Collected data entries:
****************************************

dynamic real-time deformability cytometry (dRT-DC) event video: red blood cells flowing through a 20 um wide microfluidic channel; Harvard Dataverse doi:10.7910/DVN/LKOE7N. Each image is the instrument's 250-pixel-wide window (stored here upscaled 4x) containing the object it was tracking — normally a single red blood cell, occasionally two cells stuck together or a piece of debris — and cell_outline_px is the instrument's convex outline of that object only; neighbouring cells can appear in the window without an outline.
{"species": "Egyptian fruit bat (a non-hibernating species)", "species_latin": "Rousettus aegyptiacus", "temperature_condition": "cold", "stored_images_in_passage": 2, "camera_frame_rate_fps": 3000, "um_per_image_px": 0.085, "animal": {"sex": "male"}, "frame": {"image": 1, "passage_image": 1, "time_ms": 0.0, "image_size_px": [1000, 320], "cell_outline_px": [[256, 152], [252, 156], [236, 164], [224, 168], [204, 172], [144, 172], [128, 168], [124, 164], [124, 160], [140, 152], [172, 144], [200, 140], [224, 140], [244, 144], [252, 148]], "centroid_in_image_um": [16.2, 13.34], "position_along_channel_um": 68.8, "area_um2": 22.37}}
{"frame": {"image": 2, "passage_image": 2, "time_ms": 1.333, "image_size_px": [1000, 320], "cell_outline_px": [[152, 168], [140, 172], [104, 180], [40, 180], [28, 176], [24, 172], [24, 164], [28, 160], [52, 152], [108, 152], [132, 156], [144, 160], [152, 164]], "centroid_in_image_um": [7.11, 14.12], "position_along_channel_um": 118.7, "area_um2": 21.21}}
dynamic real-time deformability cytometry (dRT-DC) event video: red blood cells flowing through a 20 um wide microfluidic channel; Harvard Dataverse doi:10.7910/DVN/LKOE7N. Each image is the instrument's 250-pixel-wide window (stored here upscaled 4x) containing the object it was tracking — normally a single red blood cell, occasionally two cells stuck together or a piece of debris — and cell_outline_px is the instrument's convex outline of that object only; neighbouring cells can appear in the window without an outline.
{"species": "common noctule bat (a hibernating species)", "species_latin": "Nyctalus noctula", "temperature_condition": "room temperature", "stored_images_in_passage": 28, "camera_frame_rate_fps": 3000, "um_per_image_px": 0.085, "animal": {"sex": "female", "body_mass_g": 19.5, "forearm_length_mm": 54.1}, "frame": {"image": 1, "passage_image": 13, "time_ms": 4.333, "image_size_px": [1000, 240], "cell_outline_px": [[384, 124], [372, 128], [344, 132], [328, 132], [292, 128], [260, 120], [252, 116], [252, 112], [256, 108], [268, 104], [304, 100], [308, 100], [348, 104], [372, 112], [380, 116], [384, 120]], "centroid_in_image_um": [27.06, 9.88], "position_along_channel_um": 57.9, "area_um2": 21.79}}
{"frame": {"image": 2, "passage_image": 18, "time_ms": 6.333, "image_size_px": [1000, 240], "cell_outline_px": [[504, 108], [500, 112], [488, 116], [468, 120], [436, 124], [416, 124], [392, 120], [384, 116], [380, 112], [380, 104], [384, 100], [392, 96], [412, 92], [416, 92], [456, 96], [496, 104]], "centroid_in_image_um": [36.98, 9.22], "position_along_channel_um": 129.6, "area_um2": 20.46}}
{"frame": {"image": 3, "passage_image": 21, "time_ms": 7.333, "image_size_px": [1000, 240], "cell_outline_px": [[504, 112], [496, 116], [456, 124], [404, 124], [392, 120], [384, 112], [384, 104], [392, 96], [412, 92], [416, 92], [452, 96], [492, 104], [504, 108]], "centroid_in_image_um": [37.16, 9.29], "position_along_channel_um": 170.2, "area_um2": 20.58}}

****************************************

Type out the entries again, word for word.

Completed exercise:
dynamic real-time deformability cytometry (dRT-DC) event video: red blood cells flowing through a 20 um wide microfluidic channel; Harvard Dataverse doi:10.7910/DVN/LKOE7N. Each image is the instrument's 250-pixel-wide window (stored here upscaled 4x) containing the object it was tracking — normally a single red blood cell, occasionally two cells stuck together or a piece of debris — and cell_outline_px is the instrument's convex outline of that object only; neighbouring cells can appear in the window without an outline.
{"species": "Egyptian fruit bat (a non-hibernating species)", "species_latin": "Rousettus aegyptiacus", "temperature_condition": "cold", "stored_images_in_passage": 2, "camera_frame_rate_fps": 3000, "um_per_image_px": 0.085, "animal": {"sex": "male"}, "frame": {"image": 1, "passage_image": 1, "time_ms": 0.0, "image_size_px": [1000, 320], "cell_outline_px": [[256, 152], [252, 156], [236, 164], [224, 168], [204, 172], [144, 172], [128, 168], [124, 164], [124, 160], [140, 152], [172, 144], [200, 140], [224, 140], [244, 144], [252, 148]], "centroid_in_image_um": [16.2, 13.34], "position_along_channel_um": 68.8, "area_um2": 22.37}}
{"frame": {"image": 2, "passage_image": 2, "time_ms": 1.333, "image_size_px": [1000, 320], "cell_outline_px": [[152, 168], [140, 172], [104, 180], [40, 180], [28, 176], [24, 172], [24, 164], [28, 160], [52, 152], [108, 152], [132, 156], [144, 160], [152, 164]], "centroid_in_image_um": [7.11, 14.12], "position_along_channel_um": 118.7, "area_um2": 21.21}}
dynamic real-time deformability cytometry (dRT-DC) event video: red blood cells flowing through a 20 um wide microfluidic channel; Harvard Dataverse doi:10.7910/DVN/LKOE7N. Each image is the instrument's 250-pixel-wide window (stored here upscaled 4x) containing the object it was tracking — normally a single red blood cell, occasionally two cells stuck together or a piece of debris — and cell_outline_px is the instrument's convex outline of that object only; neighbouring cells can appear in the window without an outline.
{"species": "common noctule bat (a hibernating species)", "species_latin": "Nyctalus noctula", "temperature_condition": "room temperature", "stored_images_in_passage": 28, "camera_frame_rate_fps": 3000, "um_per_image_px": 0.085, "animal": {"sex": "female", "body_mass_g": 19.5, "forearm_length_mm": 54.1}, "frame": {"image": 1, "passage_image": 13, "time_ms": 4.333, "image_size_px": [1000, 240], "cell_outline_px": [[384, 124], [372, 128], [344, 132], [328, 132], [292, 128], [260, 120], [252, 116], [252, 112], [256, 108], [268, 104], [304, 100], [308, 100], [348, 104], [372, 112], [380, 116], [384, 120]], "centroid_in_image_um": [27.06, 9.88], "position_along_channel_um": 57.9, "area_um2": 21.79}}
{"frame": {"image": 2, "passage_image": 18, "time_ms": 6.333, "image_size_px": [1000, 240], "cell_outline_px": [[504, 108], [500, 112], [488, 116], [468, 120], [436, 124], [416, 124], [392, 120], [384, 116], [380, 112], [380, 104], [384, 100], [392, 96], [412, 92], [416, 92], [456, 96], [496, 104]], "centroid_in_image_um": [36.98, 9.22], "position_along_channel_um": 129.6, "area_um2": 20.46}}
{"frame": {"image": 3, "passage_image": 21, "time_ms": 7.333, "image_size_px": [1000, 240], "cell_outline_px": [[504, 112], [496, 116], [456, 124], [404, 124], [392, 120], [384, 112], [384, 104], [392, 96], [412, 92], [416, 92], [452, 96], [492, 104], [504, 108]], "centroid_in_image_um": [37.16, 9.29], "position_along_channel_um": 170.2, "area_um2": 20.58}}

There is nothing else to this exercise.